Les témoignages sur ces "rabatteurs" allant dénicher les votants, sont légion. Dans un autre secteur de la ville, le 2e-3e, un assesseur LREM, Christian Apothéloz, remarque lui aussi la présence "insistante" de "proches de (la tête de liste LR) Mme (Solange) Biaggi".
Tentative de vol d'urne
Dans le quartier pauvre de Félix-Pyat (3e), le parquet est saisi pour la tentative de vol d'une urne par des hommes munis de pistolets à billes de peinture...
Au même endroit déjà, lors des législatives de 2017, le député de La France insoumise Jean-Luc Mélenchon, alors candidat, avait vu le président du bureau "mettre de côté" une enveloppe contenant des dizaines de bulletins, se rappelait-il récemment devant la presse: "Dedans, c'est 100% pour la même personne" . Les résultats du bureau ne seront finalement pas comptabilisés.
En 1983 déjà, alors que Gaston Defferre et Jean-Claude Gaudin étaient au coude-à-coude, des accusations de fraudes avaient été lancées et les recours multiples. Lors des municipales de 2014, c'est l'ex-président de l'OM Pape Diouf, candidat à la mairie, qui avait dénoncé "des électeurs intimidés" ou même une liste d'émargement déjà signée avant l'ouverture d'un bureau de vote...
"Gomorravirus" et fin de règne...
Alors, y a-t-il une spécificité marseillaise dans ces éternels soupçons de magouilles et manigances? Certainement pas, tonne Jean-Claude Gaudin, soutien de Martine Vassal, souvent présentée comme son "héritière": "La légende noire de la vie politique à Marseille, ça suffit!" .

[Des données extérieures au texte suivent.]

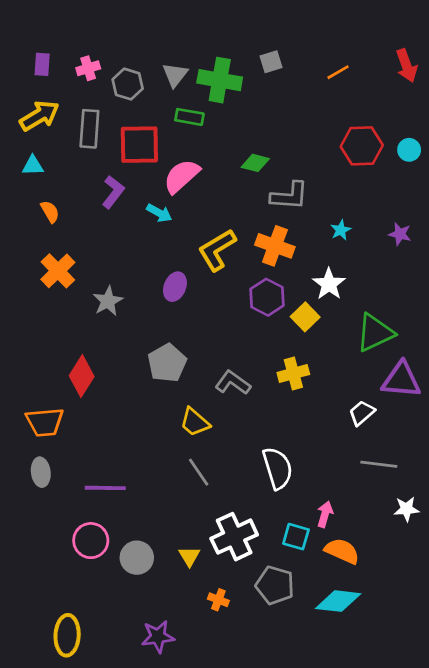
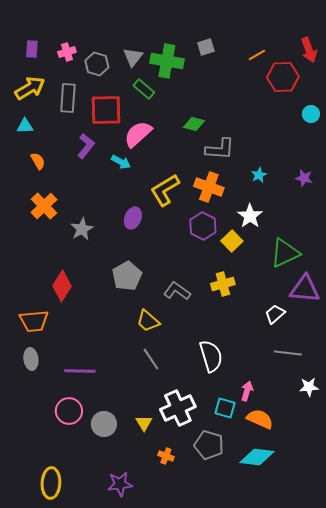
green rectangle: (189, 117) -> (144, 89), turned 30
red hexagon: (362, 146) -> (283, 77), moved

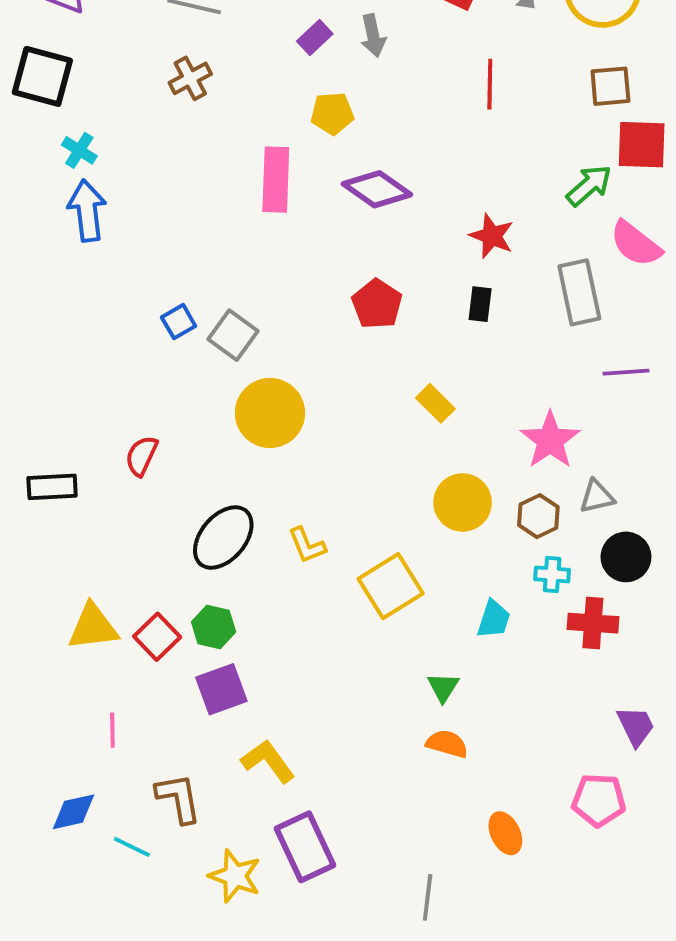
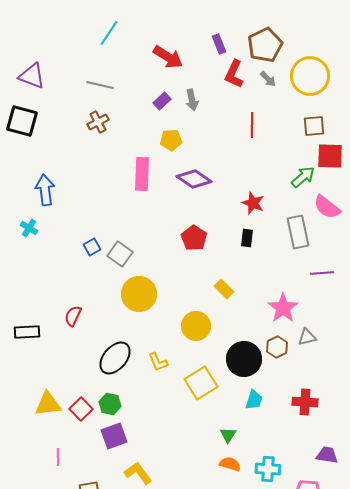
cyan cross: (79, 150) -> (29, 228), moved
yellow circle: (463, 502) -> (196, 326), moved
black circle: (626, 557) -> (244, 359), moved, size x1.4
cyan cross: (552, 574) -> (268, 469), moved, size x1.4
purple trapezoid: (636, 726) -> (327, 455), turned -55

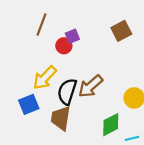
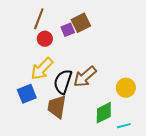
brown square: (121, 31) -> (81, 23), moved
red circle: (64, 46) -> (45, 39), moved

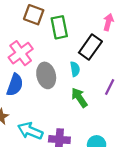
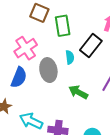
cyan semicircle: (75, 69) -> (70, 57), moved
green arrow: (79, 98) -> (78, 92), turned -30

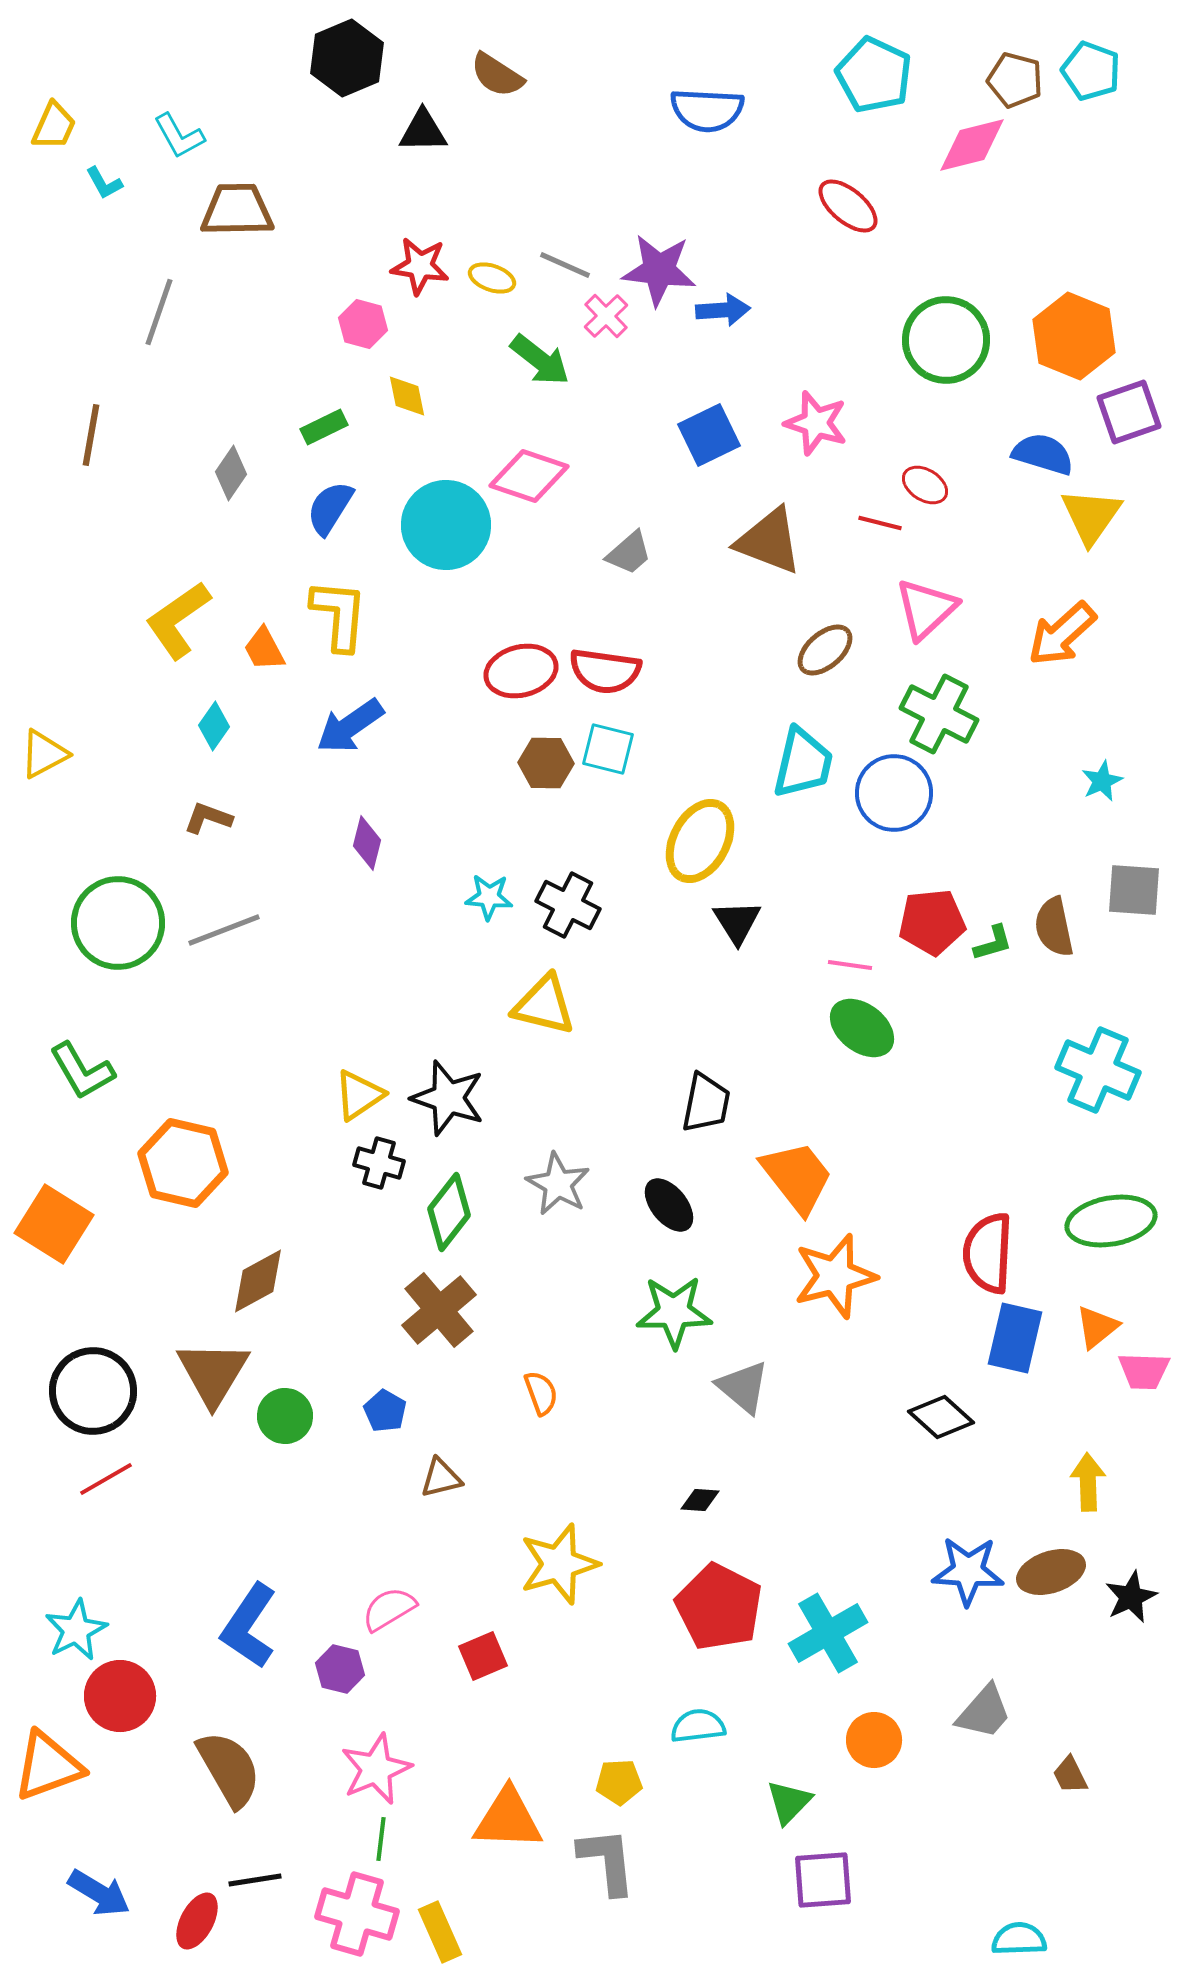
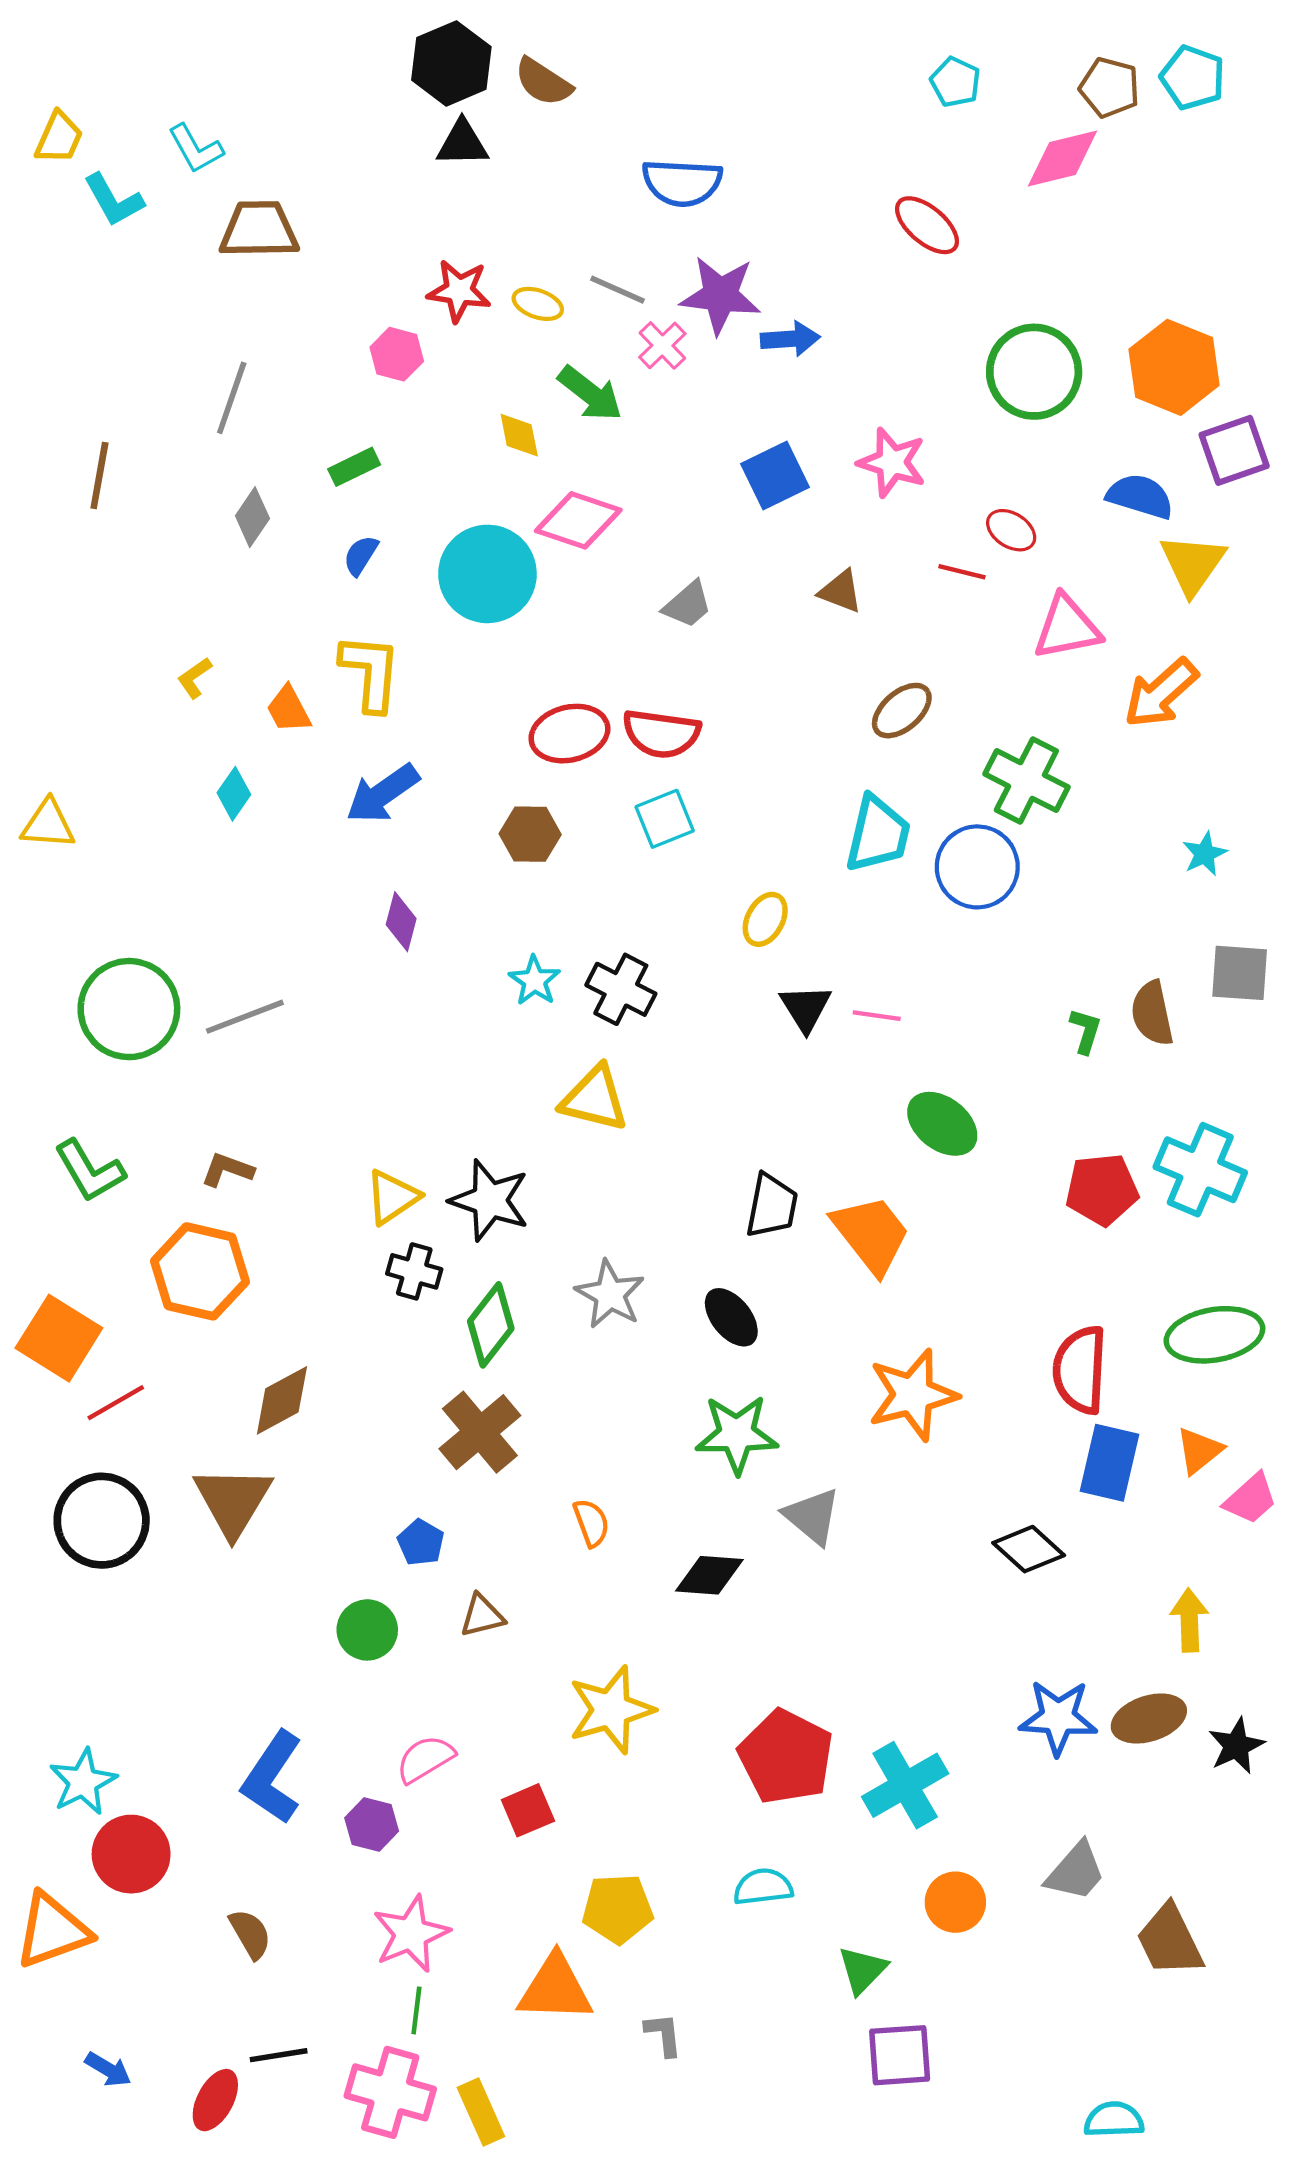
black hexagon: (347, 58) -> (451, 63), moved
cyan pentagon: (874, 75) -> (955, 82), size x0.6
blue semicircle: (707, 110) -> (682, 183), moved
cyan L-shape: (104, 183) -> (114, 200), size x1.5
gray line: (159, 312) -> (232, 398), moved
yellow diamond: (407, 396) -> (519, 435), moved
blue semicircle: (330, 508) -> (361, 555), size x0.7
brown triangle: (769, 541) -> (841, 591), size x0.6
pink triangle: (926, 609) -> (1067, 627), moved, turned 32
yellow L-shape: (178, 620) -> (195, 678), size x0.5
cyan square: (608, 749) -> (665, 819), turned -36
yellow triangle: (44, 754) -> (48, 824), turned 32
brown hexagon: (546, 763) -> (530, 834), moved
brown L-shape: (208, 818) -> (227, 1170), moved
yellow ellipse: (700, 841) -> (765, 919), size x0.6
cyan star: (489, 897) -> (534, 981), turned 30
red pentagon: (932, 922) -> (1102, 1189), moved
green L-shape: (993, 943) -> (1085, 1031), turned -57
pink line: (850, 965) -> (877, 1016), moved
orange trapezoid: (797, 1177) -> (871, 1234), moved
pink trapezoid: (1144, 1371) -> (1251, 1499), turned -44
green circle: (285, 1416) -> (367, 1630), moved
red line: (106, 1479) -> (116, 1403), moved
black diamond: (700, 1500) -> (709, 1575), moved, size x1.6
brown semicircle: (229, 1769) -> (250, 1934), size x0.6
brown trapezoid: (1070, 1775) -> (1170, 1940), size x1.8
yellow pentagon: (619, 1782) -> (618, 1909), moved, size x1.4
gray L-shape: (607, 1861) -> (663, 2034), size x0.6
blue arrow: (99, 1893) -> (108, 2069), size x0.7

"J'ai assisté moi-même à des faits de clientélisme et même de corruption, et pas toujours de la part des mêmes..." , souffle pourtant une candidate de gauche habituée de longue date des joutes électorales. Avant même le premier tour, le candidat du Rassemblement national Stéphane Ravier s'inquiétait aussi de possibles fraudes, fustigeant "une tradition marseillaise dont on se passerait bien" .
Le 15 mars, la sénatrice ex-PS Samia Ghali, candidate à la mairie, dénonçait quant à elle "des fraudes massives sur l'ensemble de la ville" , fustigeant un "Gomorravirus qui met en péril la sincérité su scrutin" - en référence au livre de Robert Saviano sur la mafia, "Gomorra".